Exercise requirements ▸ Rewrite the passage on top-quark physics starting with "A deviation of" and going on through "photons, $Z$-bosons and gluons.", substituting "t quark" for "top quark" wherever it occurs.

Quoted passage ▸
"""
A deviation of this measurement from the 
determination of $\alpha_s$ using event samples containing 
light quark jets would indicate a violation of the ``flavour
independence'' of the strong interactions --- i.e., would
point towards new physics phenomena connected with the top quark.
Specific examples of non-standard interactions that could
be probed by reaction (\ref{reac}) are possible anomalous
couplings of the top quark to photons, $Z$-bosons and gluons.
It has been shown \cite{Ri96} that a 
large anomalous chromomagnetic $t\bar{t}g$ coupling would 
modify the gluon energy spectrum in $e^+e^-\to t\bar{t}g$.
Furthermore, symmetry tests can be performed utilizing 
the richer kinematic structure of the final state in
(\ref{reac}). These contain tests of the CP symmetry 
\cite{BaAtEiSo96} and
the search for final state rescattering (`T'-violating) effects  
using triple momentum correlations.\cite{BrDiSh96}  
Both the search for heavy quark anomalous
couplings \cite{sld1} and the symmetry tests \cite{sld2} 
have been shown to be experimentally
feasible in the case of $b\bar{b}g$ production at the $Z$
resonance, and it will be interesting to perform similar
studies with top quarks. In order to unravel
possible deviations from QCD expectations, it is mandatory
to analyse reaction (\ref{reac}) at next-to-leading order
in $\alpha_s$.
"""
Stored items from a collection
"""
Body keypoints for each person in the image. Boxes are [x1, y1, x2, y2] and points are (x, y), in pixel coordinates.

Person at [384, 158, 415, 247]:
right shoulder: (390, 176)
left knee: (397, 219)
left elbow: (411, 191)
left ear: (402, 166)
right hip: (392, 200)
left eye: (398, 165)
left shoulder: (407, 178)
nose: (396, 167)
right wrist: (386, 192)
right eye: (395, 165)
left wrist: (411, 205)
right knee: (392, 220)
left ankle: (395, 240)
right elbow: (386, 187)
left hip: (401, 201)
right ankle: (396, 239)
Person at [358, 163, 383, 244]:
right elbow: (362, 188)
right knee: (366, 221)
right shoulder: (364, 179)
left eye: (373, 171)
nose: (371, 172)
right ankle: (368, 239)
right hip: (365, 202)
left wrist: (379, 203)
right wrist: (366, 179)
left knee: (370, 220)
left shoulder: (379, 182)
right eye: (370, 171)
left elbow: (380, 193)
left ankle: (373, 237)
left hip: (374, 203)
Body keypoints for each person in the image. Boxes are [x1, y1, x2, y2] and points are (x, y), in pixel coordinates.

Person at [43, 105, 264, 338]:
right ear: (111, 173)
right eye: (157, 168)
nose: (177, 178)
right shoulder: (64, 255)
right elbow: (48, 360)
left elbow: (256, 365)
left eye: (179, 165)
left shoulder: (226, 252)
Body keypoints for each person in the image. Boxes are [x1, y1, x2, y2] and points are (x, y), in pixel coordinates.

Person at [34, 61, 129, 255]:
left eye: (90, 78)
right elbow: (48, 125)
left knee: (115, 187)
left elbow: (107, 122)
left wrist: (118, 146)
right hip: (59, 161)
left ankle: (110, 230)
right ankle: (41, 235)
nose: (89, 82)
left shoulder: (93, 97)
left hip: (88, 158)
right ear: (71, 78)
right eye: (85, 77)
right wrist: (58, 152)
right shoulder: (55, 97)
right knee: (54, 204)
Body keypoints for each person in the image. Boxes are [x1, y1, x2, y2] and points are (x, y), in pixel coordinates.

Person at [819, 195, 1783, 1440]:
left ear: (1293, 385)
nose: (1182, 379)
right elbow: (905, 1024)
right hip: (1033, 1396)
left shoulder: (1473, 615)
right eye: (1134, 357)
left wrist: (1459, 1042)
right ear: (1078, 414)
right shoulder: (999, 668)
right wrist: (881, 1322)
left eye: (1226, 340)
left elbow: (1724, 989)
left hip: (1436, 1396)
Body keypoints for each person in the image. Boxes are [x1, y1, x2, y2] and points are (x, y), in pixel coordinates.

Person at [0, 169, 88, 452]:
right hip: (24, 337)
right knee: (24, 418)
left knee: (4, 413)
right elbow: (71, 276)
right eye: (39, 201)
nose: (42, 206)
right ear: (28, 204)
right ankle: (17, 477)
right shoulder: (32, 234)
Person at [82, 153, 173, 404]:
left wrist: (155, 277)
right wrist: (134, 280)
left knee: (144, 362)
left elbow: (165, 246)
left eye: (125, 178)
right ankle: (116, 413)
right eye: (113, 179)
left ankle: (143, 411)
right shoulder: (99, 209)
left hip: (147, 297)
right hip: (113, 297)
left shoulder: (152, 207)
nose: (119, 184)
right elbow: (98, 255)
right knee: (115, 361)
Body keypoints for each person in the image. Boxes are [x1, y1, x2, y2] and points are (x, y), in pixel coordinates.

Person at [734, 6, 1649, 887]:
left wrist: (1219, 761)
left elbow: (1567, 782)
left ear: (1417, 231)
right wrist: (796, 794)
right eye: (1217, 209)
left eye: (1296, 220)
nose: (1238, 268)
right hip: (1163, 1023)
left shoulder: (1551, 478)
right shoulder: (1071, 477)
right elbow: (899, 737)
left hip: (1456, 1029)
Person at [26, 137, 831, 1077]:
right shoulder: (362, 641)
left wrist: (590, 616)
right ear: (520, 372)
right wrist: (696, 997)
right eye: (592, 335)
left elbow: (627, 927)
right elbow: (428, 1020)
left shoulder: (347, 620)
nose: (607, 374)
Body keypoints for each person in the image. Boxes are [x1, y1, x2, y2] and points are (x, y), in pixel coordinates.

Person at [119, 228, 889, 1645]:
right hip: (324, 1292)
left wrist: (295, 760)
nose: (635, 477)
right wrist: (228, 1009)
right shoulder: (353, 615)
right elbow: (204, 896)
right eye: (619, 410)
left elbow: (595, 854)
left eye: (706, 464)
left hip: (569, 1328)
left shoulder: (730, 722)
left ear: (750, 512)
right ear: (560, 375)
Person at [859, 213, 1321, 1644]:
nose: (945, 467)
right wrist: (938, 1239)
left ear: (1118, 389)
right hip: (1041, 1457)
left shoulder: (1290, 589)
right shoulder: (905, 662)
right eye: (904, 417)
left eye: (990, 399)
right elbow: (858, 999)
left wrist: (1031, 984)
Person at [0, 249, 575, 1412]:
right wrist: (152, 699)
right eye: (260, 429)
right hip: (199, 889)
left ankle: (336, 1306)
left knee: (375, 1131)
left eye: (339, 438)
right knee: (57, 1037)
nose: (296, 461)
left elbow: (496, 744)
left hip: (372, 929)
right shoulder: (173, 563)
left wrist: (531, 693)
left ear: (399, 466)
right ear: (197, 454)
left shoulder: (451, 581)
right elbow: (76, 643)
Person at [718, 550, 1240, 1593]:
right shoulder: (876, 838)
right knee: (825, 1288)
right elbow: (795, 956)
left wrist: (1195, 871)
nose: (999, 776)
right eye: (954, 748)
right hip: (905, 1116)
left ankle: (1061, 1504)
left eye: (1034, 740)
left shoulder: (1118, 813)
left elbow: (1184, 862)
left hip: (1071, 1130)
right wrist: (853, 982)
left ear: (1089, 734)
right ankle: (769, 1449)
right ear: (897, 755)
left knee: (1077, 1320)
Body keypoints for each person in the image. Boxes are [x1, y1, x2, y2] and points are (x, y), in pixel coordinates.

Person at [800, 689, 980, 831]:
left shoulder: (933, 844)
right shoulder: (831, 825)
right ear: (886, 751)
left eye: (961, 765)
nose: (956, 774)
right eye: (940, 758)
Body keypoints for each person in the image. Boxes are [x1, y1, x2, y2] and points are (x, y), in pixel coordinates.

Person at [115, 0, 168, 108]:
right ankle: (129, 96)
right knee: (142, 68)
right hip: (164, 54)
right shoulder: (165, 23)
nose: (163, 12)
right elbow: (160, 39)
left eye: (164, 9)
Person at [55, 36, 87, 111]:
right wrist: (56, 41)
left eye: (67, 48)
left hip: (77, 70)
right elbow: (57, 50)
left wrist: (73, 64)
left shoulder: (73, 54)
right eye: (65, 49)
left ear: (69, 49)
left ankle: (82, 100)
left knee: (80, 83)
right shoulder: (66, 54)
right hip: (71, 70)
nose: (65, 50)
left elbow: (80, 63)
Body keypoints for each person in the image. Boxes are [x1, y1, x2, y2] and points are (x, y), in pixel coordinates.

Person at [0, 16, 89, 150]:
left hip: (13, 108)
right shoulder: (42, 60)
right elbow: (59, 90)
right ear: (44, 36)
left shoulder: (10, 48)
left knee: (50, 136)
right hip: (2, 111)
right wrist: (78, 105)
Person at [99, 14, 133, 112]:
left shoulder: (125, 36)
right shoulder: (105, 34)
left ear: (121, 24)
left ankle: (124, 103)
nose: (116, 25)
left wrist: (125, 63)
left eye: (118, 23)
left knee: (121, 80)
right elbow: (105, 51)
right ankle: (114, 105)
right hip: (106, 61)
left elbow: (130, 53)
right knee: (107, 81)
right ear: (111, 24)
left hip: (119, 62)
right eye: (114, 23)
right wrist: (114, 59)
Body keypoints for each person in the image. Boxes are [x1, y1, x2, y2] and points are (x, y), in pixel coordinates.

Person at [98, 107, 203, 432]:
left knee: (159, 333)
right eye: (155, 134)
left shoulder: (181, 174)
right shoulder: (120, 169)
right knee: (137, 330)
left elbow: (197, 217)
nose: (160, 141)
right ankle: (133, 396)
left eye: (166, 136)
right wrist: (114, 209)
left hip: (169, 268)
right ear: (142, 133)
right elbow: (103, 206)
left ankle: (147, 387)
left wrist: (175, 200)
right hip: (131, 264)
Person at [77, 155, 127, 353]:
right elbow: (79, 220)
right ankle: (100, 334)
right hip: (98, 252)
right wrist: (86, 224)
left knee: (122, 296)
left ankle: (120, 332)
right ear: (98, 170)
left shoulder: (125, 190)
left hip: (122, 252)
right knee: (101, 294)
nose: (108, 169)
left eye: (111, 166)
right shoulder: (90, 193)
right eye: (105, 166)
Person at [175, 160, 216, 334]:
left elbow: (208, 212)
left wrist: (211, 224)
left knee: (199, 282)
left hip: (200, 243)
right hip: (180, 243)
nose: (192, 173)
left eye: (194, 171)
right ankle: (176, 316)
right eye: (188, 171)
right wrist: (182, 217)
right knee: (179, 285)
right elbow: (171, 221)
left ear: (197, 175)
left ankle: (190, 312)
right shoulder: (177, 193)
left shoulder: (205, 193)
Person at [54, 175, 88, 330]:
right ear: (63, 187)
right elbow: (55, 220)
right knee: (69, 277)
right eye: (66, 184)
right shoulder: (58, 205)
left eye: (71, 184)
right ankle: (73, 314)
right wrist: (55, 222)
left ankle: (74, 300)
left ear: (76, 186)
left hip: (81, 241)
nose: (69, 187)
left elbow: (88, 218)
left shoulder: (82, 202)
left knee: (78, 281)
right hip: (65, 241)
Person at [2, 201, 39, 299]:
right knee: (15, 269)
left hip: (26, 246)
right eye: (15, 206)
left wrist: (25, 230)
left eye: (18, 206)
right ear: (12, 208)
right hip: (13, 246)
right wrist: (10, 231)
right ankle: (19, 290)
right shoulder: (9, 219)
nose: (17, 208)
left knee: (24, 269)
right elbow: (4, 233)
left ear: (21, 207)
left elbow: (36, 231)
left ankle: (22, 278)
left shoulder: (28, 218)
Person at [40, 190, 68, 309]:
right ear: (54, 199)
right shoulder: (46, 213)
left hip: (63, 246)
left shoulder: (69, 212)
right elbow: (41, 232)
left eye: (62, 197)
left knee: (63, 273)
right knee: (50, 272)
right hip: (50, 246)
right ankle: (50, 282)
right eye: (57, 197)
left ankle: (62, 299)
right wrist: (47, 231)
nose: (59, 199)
"""
Completed task ▸
A deviation of this measurement from the 
determination of $\alpha_s$ using event samples containing 
light quark jets would indicate a violation of the ``flavour
independence'' of the strong interactions --- i.e., would
point towards new physics phenomena connected with the t quark.
Specific examples of non-standard interactions that could
be probed by reaction (\ref{reac}) are possible anomalous
couplings of the t quark to photons, $Z$-bosons and gluons.